▶ _EXERCISE INSTRUCTIONS_
Extend the passage below about technology at Hilton hotels and AeroCloud's airport software, picking up right after its final sentence.

##### PAGE EXTRACT #####

PEP is at 1,000 Hilton properties today and will reach more than 7,000 hotels over the next three years.

“At the end of the day, we are in the business of serving people,” says Leidinger. “We want our guests to come to hotels; they want to be welcomed; and they want team members to engage with them. By freeing up all of these mundane tasks, it allows the person on the property to look up from the screen and engage the guest.”

Hilton rolled out PEP with an outside provider, HotelKey, and the hotelier is working with outside experts, who can help solve some specific problems rather than internally having to build a system from scratch. “We are taking a very balanced approach to buy versus build,” says Leidinger.

AeroCloud, a venture-backed airport tech startup, deploys technology that can make airports less complex. It works with airports across North America and Europe, and earlier this year, it raised $12.6 million in Series A funding.

The startup worked with Sarasota Bradenton International Airport in Florida to use cloud-based A.I. tools to automate gate allocation and passenger prediction analytics, which then boosts the number of passengers who can visit the airport. More passengers means more money spent at the airport, lifting revenue and profits.

“The pace at which information can be shared and decisions can be made is significantly higher as a result of moving to the cloud,” says George Richardson, cofounder and CEO of AeroCloud.

##### AVAILABLE DATA #####

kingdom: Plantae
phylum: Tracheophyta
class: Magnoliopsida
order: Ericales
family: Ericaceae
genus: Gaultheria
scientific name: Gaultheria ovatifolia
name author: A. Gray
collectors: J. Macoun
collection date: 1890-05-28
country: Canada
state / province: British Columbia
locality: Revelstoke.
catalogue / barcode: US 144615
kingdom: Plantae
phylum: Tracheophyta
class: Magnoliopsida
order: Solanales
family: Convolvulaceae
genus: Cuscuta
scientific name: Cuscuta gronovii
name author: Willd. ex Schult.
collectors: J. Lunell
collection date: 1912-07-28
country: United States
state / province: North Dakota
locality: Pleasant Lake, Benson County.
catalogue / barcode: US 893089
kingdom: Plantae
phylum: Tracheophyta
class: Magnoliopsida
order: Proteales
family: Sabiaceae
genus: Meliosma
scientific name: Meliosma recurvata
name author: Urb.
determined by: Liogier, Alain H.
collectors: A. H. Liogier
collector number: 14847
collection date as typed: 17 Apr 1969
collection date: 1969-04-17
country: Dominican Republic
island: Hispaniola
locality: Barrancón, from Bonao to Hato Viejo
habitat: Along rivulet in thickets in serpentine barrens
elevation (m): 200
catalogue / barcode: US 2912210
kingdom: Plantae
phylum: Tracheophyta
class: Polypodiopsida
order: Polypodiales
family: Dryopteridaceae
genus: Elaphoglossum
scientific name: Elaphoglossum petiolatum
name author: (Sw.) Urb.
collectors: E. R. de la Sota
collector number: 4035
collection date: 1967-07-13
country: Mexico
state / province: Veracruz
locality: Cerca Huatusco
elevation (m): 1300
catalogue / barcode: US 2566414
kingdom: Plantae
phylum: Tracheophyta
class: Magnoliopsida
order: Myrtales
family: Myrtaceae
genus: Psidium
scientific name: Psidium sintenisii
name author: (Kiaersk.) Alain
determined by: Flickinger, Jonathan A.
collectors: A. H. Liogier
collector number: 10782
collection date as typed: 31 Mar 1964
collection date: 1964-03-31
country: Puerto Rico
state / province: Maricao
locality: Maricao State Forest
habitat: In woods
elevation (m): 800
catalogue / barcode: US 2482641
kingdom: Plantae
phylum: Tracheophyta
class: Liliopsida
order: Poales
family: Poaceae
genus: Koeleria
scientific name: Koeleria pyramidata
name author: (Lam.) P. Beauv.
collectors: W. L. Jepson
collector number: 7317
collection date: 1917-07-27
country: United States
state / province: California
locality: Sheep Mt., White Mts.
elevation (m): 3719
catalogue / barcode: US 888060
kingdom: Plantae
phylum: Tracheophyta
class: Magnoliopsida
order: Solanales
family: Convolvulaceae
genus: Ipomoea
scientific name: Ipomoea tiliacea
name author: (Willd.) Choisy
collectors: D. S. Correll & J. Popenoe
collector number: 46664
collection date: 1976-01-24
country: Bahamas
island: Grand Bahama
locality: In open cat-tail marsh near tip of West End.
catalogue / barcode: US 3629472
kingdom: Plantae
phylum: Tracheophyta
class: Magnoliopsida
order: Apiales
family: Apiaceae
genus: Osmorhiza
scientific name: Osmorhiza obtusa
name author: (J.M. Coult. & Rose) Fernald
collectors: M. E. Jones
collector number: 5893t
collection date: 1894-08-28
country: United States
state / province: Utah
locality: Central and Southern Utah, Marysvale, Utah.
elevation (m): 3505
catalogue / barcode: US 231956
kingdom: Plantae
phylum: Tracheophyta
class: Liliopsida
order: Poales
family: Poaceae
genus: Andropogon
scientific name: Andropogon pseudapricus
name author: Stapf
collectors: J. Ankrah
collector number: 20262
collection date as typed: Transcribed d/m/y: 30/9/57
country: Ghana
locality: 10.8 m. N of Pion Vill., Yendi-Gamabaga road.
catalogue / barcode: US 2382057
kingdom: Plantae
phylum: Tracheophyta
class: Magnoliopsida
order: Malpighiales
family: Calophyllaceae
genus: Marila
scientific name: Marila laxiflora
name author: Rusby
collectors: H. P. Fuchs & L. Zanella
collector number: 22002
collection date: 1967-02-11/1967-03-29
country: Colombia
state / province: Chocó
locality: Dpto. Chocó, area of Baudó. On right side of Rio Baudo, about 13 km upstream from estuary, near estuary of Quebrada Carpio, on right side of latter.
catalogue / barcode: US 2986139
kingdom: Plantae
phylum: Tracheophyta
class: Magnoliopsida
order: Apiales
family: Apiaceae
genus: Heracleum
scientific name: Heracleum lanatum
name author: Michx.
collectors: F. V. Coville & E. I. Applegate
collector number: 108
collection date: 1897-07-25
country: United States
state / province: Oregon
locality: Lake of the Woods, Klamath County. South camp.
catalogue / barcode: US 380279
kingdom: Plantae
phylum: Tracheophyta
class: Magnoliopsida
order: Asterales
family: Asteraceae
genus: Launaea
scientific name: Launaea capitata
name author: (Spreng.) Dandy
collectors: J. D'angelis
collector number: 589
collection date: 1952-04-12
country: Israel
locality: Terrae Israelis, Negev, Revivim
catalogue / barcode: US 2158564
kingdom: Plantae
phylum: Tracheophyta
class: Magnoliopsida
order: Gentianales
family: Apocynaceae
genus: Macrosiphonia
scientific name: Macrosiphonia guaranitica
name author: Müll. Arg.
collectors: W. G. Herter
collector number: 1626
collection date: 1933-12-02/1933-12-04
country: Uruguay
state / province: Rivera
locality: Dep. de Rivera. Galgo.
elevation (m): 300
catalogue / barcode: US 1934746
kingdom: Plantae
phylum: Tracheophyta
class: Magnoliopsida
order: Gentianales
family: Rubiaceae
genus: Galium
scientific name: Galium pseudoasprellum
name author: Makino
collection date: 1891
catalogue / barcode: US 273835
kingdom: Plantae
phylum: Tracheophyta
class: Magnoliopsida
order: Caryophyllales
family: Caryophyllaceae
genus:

#####

▶ _EXPECTED ANSWER_
IT firm Infosys works with Aeromexico to modernize the airline’s applications and move them to the cloud. “The airline was struggling to differentiate its online services against competitor offerings, particularly from that of budget airlines,” says Anant Adya, executive vice president at Infosys.

Aeromexico worked with AWS to migrate its systems to the cloud, which allowed the airline to offer customers more self-service tools like online platforms and airport kiosks for check-ins.

Experts say that across all industries, migration to the cloud accelerated as a result of the pandemic, but that by 2022, the bill came due, and some realized they had migrated too much of their work to the cloud far too quickly. “People are much more cautious, much more skeptical, and they are asking more healthy questions as they make this move,” says Linthicum.

But that said, the travel sector and other industries have “really no other choice but to move to the cloud. That’s where the technology is growing, and that’s where investments are being made,” explains Linthicum.

Morin says for airlines, modernization must occur because the people who developed the original systems are long gone—either retired or dead. The technology is available to help lift the travel sector to new heights, but people need to believe in the solutions, too.

“You have to empower your organization; you have to give them the right tools; and you have to give them the right culture of taking advantage of the tools and not being afraid of failing,” says Morin.